Exercise passage:

/---

Need for further research

Further research is needed in this area of big data to answer questions like: 1) to what extent, and how soon, will a larger proportion of the population begin to voluntarily use sensor and IoT devices; 2) will the general public continue to tolerate involuntary data collection when those data are collected by connected devices; 3) will the general public have opinions similar to early adopters in the RWJF about sharing personal data from connected devices with survey researchers; 4) will the leverages that work for gaining survey participation work for gaining access to personal big data or will new/additional leverages be needed; 5) will we be able to use techniques similar to those used to access administrative record data or will we need to develop new protocol for seeking permission to access these data? I look forward to seeing and contributing toward the research to answer these questions. What are your thoughts?

Thursday, 6 November 2014

You Are What You Tweet: An Exploration of Tweets as an Auxiliary Data Source

Ashley Richards is a survey methodologist at RTI International. This post first appeared on SurveyPost on 29, July 2014. 

Last fall at MAPOR , Joe Murphy presented the findings of a fun study he did with our colleague, Justin Landwehr, and me. We asked survey respondents if we could look at their recent Tweets and combine them with their survey data. We took a subset of those respondents and masked their responses on six categorical variables. We then had three human coders and a machine algorithm try to predict the masked responses by reviewing the respondents’ Tweets and guessing how they would have responded on the survey. The coders looked for any clues in the Tweets, while the algorithm used a subset of Tweets and survey responses to find patterns in the way words were used. We found that both the humans and machine were better than random in predicting values of most of the variables.

\---

List of tasks:
• 1. Answer these questions about the survey methodology blog excerpt, one line each:
(a) According to the third research question, the opinions of which early adopters might the general public come to share?
(b) At which event did Joe Murphy present the study's findings?
(c) How many human coders tried to predict the masked responses?
• 2. Resume the survey methodology blog excerpt after its last sentence.

Given information:
/---

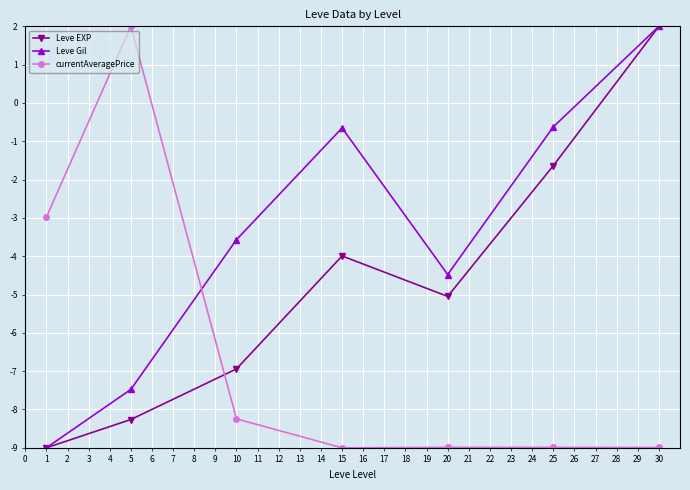

What is the highest value of the Leve Gil series?

2.0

\---

Task responses:
• 1.
(a) Early adopters in the RWJF
(b) MAPOR
(c) Three

• 2.
We recently took this research a step further and compared the accuracy of these approaches to multiple imputation, with the help of our colleague Darryl Creel. Imputation is the approach traditionally used to account for missing data and we wanted to see how the nontraditional approaches stack up. Furthermore, we wanted to check out these approaches because imputation cannot be used in the case where survey questions are not asked. This commonly occurs because of space limitations, the desire to reduce respondent burden, or other factors. I will be presenting on this research at the upcoming Joint Statistical Meetings (JSM), in early August. I’ll give a brief summary here, but if you’d like more details on it please check out my presentation or email me for a copy of the paper.

Income was the only variable for which imputation was the most accurate approach, but the differences between imputation and the other approaches were not statistically significant. Imputation correctly predicted income 32% of the time, compared to 25% for human coders and 26% for the machine algorithm. Considering that there were four income categories and a person would have a 25% chance of randomly selecting the correct response, I am unimpressed with these success rates of 25%-32%.

Human coders outperformed imputation on the other demographic items (age and sex), but imputation was more accurate than the machine algorithm. For these variables, the human coders picked up on clues in respondents’ Tweets. I was one of the coders and found myself jumping to conclusions, but I did so with a pretty good rate of success. For instance, if a Tweeter said “haha” a lot or used smiley faces, I was more likely to guess the person was young and/or female. These are tendencies that I’ve observed personally but I’ve read about them too.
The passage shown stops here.